**The request**
Starting with the first line of the records and going on through the line containing "Dot at: (279, 378)", write those lines out again with "pose" changed to "view" wherever it appears. Leave everything else the same.

◆ ◆ ◆

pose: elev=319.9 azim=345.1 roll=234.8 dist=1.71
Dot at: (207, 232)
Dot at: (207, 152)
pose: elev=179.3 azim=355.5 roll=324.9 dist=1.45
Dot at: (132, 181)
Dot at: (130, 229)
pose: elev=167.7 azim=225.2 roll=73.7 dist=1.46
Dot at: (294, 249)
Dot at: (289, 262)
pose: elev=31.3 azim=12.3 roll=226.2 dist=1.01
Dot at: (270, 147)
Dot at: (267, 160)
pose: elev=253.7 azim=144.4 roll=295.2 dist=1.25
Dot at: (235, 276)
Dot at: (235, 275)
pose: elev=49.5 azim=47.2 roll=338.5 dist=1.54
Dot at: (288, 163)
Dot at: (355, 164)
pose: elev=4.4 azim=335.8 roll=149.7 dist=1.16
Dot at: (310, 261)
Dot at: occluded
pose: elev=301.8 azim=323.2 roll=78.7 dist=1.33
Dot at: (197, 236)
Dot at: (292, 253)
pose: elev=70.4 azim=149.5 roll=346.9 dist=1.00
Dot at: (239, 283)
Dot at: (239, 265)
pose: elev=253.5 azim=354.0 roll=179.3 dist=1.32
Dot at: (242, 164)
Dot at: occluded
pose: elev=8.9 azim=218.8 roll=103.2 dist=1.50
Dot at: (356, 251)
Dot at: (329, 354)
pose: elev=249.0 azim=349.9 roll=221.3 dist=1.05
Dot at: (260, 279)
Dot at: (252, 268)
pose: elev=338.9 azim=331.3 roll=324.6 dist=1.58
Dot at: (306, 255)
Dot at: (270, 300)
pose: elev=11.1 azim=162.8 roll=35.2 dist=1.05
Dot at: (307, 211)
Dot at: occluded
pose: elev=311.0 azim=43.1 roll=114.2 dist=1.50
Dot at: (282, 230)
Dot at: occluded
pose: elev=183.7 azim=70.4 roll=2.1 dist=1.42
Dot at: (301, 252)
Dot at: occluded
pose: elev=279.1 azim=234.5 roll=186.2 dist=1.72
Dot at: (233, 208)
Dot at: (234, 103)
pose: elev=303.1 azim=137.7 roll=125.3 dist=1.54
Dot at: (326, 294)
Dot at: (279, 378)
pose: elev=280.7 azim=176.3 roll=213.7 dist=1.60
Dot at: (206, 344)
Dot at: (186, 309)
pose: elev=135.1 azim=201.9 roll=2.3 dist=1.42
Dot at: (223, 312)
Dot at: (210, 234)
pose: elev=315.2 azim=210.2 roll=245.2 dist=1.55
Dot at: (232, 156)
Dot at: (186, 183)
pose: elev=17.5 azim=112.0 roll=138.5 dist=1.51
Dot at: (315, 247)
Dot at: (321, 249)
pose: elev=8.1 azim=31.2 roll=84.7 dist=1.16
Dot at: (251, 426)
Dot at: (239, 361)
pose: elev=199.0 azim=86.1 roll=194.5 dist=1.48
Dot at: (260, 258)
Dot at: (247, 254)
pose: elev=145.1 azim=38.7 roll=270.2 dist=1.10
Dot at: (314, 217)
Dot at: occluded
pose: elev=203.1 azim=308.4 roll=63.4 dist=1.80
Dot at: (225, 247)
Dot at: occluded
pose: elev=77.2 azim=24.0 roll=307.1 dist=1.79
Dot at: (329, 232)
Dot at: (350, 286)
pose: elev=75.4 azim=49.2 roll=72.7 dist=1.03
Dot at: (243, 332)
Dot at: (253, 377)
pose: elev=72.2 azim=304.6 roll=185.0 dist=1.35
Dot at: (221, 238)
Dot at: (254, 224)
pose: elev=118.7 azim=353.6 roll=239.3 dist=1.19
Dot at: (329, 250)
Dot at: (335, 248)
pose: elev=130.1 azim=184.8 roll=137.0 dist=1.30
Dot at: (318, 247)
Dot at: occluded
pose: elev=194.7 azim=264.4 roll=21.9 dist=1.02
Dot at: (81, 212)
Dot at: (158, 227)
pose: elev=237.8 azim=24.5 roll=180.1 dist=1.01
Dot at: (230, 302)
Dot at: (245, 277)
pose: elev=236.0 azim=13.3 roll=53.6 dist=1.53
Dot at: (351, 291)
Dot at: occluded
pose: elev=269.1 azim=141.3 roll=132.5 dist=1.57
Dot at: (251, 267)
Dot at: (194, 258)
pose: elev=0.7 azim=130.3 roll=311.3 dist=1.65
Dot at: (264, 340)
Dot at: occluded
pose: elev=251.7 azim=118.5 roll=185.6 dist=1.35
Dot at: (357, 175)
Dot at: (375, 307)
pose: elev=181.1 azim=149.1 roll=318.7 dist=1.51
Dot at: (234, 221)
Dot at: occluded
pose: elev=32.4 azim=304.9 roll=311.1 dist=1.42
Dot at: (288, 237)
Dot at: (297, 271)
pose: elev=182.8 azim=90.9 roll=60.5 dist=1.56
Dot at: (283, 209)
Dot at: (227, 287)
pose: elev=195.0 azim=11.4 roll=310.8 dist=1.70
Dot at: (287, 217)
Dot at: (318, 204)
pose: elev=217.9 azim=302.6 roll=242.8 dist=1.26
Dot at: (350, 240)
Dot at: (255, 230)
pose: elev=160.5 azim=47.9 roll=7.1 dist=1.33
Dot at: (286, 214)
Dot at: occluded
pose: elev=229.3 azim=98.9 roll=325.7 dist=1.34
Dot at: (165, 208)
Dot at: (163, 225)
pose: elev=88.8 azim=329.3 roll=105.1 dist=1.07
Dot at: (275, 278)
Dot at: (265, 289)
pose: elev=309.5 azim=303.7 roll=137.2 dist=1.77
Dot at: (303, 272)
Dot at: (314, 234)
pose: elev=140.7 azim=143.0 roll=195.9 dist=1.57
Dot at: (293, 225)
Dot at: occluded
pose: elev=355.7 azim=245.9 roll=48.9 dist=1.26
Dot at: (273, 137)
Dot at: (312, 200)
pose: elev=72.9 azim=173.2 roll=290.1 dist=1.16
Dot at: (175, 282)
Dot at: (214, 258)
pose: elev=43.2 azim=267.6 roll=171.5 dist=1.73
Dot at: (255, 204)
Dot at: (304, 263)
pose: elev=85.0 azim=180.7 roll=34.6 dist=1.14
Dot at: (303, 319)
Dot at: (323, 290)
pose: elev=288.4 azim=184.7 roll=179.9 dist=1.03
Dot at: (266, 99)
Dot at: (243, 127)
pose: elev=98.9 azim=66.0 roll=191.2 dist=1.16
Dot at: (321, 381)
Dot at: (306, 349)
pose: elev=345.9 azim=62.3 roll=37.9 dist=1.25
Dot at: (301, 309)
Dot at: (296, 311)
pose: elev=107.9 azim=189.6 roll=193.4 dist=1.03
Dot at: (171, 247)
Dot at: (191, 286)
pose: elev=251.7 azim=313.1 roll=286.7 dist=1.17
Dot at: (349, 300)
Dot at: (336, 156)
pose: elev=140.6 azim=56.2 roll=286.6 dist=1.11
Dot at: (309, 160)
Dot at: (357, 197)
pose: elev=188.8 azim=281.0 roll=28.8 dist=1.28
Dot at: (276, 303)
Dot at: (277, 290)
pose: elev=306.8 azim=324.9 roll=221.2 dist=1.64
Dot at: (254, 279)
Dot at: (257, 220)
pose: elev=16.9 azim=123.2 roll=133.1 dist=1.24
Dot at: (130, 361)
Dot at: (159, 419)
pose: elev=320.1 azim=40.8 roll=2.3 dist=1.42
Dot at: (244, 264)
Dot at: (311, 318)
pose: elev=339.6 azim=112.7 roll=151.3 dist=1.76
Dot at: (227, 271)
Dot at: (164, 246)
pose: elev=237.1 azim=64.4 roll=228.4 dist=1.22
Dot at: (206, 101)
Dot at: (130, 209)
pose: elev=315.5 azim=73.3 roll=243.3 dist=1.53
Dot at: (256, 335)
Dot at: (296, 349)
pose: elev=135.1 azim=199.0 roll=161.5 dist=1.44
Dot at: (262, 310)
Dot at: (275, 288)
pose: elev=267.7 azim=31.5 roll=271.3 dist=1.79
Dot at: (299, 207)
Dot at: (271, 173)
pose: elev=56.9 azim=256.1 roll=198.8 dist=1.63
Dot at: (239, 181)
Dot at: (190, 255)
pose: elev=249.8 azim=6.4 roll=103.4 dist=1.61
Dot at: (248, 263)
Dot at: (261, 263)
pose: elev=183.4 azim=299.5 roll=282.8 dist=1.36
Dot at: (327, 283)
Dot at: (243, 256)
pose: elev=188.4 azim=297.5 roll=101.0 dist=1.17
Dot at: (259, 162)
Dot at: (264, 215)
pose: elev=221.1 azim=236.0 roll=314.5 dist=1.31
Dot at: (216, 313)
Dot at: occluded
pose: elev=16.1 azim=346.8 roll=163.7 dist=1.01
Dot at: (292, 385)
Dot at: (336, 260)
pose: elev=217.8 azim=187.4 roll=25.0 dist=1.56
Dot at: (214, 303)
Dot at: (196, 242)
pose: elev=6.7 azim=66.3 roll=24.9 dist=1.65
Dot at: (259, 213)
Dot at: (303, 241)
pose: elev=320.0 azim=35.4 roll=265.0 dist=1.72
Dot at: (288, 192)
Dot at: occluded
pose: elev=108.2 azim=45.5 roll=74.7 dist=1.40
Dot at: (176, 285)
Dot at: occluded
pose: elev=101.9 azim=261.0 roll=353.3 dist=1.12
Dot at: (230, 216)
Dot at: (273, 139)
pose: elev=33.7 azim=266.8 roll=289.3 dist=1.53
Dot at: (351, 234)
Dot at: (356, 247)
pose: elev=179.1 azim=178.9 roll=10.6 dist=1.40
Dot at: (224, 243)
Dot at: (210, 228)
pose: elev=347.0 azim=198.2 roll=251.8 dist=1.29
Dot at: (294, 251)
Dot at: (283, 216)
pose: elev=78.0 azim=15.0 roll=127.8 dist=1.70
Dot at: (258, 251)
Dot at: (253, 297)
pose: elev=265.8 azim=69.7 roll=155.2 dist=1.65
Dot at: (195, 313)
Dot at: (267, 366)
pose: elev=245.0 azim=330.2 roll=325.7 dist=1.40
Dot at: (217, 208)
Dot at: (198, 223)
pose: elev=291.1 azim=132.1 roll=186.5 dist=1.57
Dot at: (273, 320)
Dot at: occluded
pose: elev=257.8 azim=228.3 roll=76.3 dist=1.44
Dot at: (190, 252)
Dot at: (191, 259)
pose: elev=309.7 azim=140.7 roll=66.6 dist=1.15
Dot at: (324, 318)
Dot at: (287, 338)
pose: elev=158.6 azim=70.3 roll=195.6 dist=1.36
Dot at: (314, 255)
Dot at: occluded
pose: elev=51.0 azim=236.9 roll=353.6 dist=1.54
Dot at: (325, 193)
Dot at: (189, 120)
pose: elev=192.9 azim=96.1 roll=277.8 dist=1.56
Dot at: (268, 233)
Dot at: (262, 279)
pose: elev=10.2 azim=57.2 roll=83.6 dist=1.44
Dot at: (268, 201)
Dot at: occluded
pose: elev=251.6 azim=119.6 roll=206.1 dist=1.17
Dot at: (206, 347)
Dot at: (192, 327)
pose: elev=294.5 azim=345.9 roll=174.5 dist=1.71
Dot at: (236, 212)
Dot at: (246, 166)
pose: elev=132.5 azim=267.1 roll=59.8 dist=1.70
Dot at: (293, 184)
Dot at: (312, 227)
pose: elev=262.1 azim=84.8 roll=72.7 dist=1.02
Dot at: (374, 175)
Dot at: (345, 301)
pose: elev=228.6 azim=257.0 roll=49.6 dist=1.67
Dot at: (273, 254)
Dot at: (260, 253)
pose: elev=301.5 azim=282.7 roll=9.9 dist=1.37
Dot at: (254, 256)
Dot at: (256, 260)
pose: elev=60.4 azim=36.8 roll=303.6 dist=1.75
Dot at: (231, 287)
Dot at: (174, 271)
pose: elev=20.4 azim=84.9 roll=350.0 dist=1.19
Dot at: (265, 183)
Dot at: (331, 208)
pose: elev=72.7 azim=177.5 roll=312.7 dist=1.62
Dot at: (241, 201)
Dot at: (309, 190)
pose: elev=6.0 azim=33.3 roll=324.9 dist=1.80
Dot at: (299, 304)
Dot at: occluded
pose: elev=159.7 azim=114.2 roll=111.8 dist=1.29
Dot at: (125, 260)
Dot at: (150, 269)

◆ ◆ ◆

**Result for this exercise**
view: elev=319.9 azim=345.1 roll=234.8 dist=1.71
Dot at: (207, 232)
Dot at: (207, 152)
view: elev=179.3 azim=355.5 roll=324.9 dist=1.45
Dot at: (132, 181)
Dot at: (130, 229)
view: elev=167.7 azim=225.2 roll=73.7 dist=1.46
Dot at: (294, 249)
Dot at: (289, 262)
view: elev=31.3 azim=12.3 roll=226.2 dist=1.01
Dot at: (270, 147)
Dot at: (267, 160)
view: elev=253.7 azim=144.4 roll=295.2 dist=1.25
Dot at: (235, 276)
Dot at: (235, 275)
view: elev=49.5 azim=47.2 roll=338.5 dist=1.54
Dot at: (288, 163)
Dot at: (355, 164)
view: elev=4.4 azim=335.8 roll=149.7 dist=1.16
Dot at: (310, 261)
Dot at: occluded
view: elev=301.8 azim=323.2 roll=78.7 dist=1.33
Dot at: (197, 236)
Dot at: (292, 253)
view: elev=70.4 azim=149.5 roll=346.9 dist=1.00
Dot at: (239, 283)
Dot at: (239, 265)
view: elev=253.5 azim=354.0 roll=179.3 dist=1.32
Dot at: (242, 164)
Dot at: occluded
view: elev=8.9 azim=218.8 roll=103.2 dist=1.50
Dot at: (356, 251)
Dot at: (329, 354)
view: elev=249.0 azim=349.9 roll=221.3 dist=1.05
Dot at: (260, 279)
Dot at: (252, 268)
view: elev=338.9 azim=331.3 roll=324.6 dist=1.58
Dot at: (306, 255)
Dot at: (270, 300)
view: elev=11.1 azim=162.8 roll=35.2 dist=1.05
Dot at: (307, 211)
Dot at: occluded
view: elev=311.0 azim=43.1 roll=114.2 dist=1.50
Dot at: (282, 230)
Dot at: occluded
view: elev=183.7 azim=70.4 roll=2.1 dist=1.42
Dot at: (301, 252)
Dot at: occluded
view: elev=279.1 azim=234.5 roll=186.2 dist=1.72
Dot at: (233, 208)
Dot at: (234, 103)
view: elev=303.1 azim=137.7 roll=125.3 dist=1.54
Dot at: (326, 294)
Dot at: (279, 378)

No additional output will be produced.